Om Nugraha melepaskan tubuhnya dari sandaran
sofa. Duduk tegak dan menatap lurus ke arah Dhanny.
“Kalau memang itu tujuanmu datang kemari, kau
salah orang.” Jawab om Nugraha ringan. Membuat Dhanny terperangah. Sepertinya tante
Reni tidak kalah kagetnya dengan Dhanny. Tante Reni hanya menatap suaminya dengan
kebingungan.
“Kau sudah mendapat izin kami sejak lama. Kau
perlu bertanya pada yang bersangkutan secara langsung jika berniat melamarnya.”
Om Nugraha sedang menggodanya.
Dhanny menghela nafas lega. Dia sudah mengantongi
izin dari orang tua Nura. Sudah sejak lama, katanya? Dhanny bahkan tidak
manyadari hal itu. Sekarang Dhanny berpaling pada Nura yang masih duduk diam
dengan kekagetan yang luar biasa. Dhanny bisa melihat setitik air mata di
sudut-sudut matanya.
Pemuda itu membuka kotak kecil beludru yang
digenggamnya. Kotak biru itu membuka. Menunjukkan cincin perak bertahtakan sebuah
batu permata kecil yang terselip pada pilinan peraknya. Minimalis. Dhanny
merasa cincin itu akan sangat cocok di jari Nura.
Nura menutupi mulutnya dengan kedua tangan.
“Apa kau mau menungguku sampai aku lulus?”
Dhanny menghela nafas panjang. “Sepertinya aku menanyakan pertanyaan yang salah
selama ini.” Nura masih menatapnya tanpa mengatakan apa pun.
“Apa kau mau menikah denganku setelah aku
lulus?” Dhanny mengulangi pertanyaannya.
Nura tersenyum di sela-sela tangisnya, “Setelah
selama ini kau masih bertanya? Tentu saja aku mau.”

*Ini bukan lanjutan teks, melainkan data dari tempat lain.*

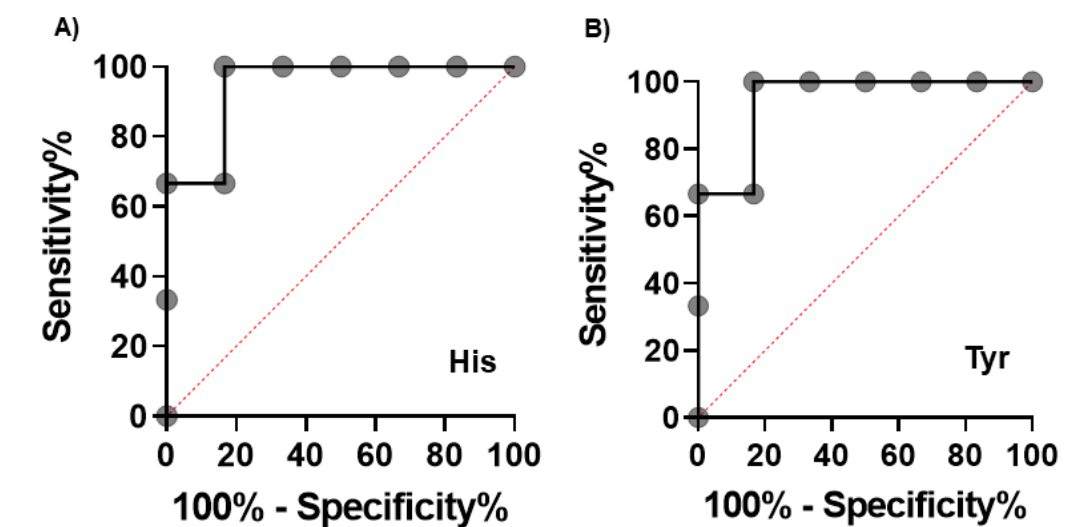
Figure 3. ROC curves to discriminate higher grade group ( n = 3) from lower grade group ( n = 6) based on the saliva collected before radiation therapy. The X and Y axes indicate the 100-specificity (%) and sensitivity (%), respectively. ( A ) His and ( B ) Tyr. The larger area under the curves indicates higher sensitivity of accuracy to discriminate. The AUC values were 0.94 (95% confidence interval (CI): 0.79 − 1.0, p = 0.039) for both metabolites.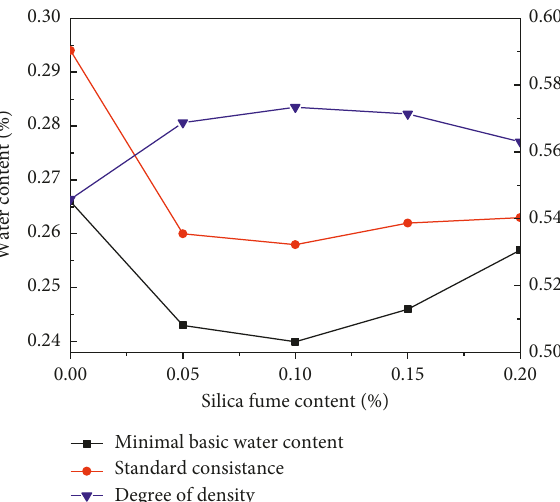
Figure 2: Fly ash content effect on standard consistence, minimal water requirement, and stacking density.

Dhanny mengeluarkan cincin perak itu dari
kotaknya kemudian memakaikannya ke jari manis tangan kiri Nura. Gadis itu masih
saja tersenyum di sela-sela tangisnya. Menatapi cincin perak yang sekarang
benar-benar melingkar di jari manisnya. Pemuda itu hanya tersenyum memandangi
calon pasangannya yang terlihat luar biasa bahagia. Dia sudah melakukannya. Dia
berhasil memberikan kepastian pada Nura.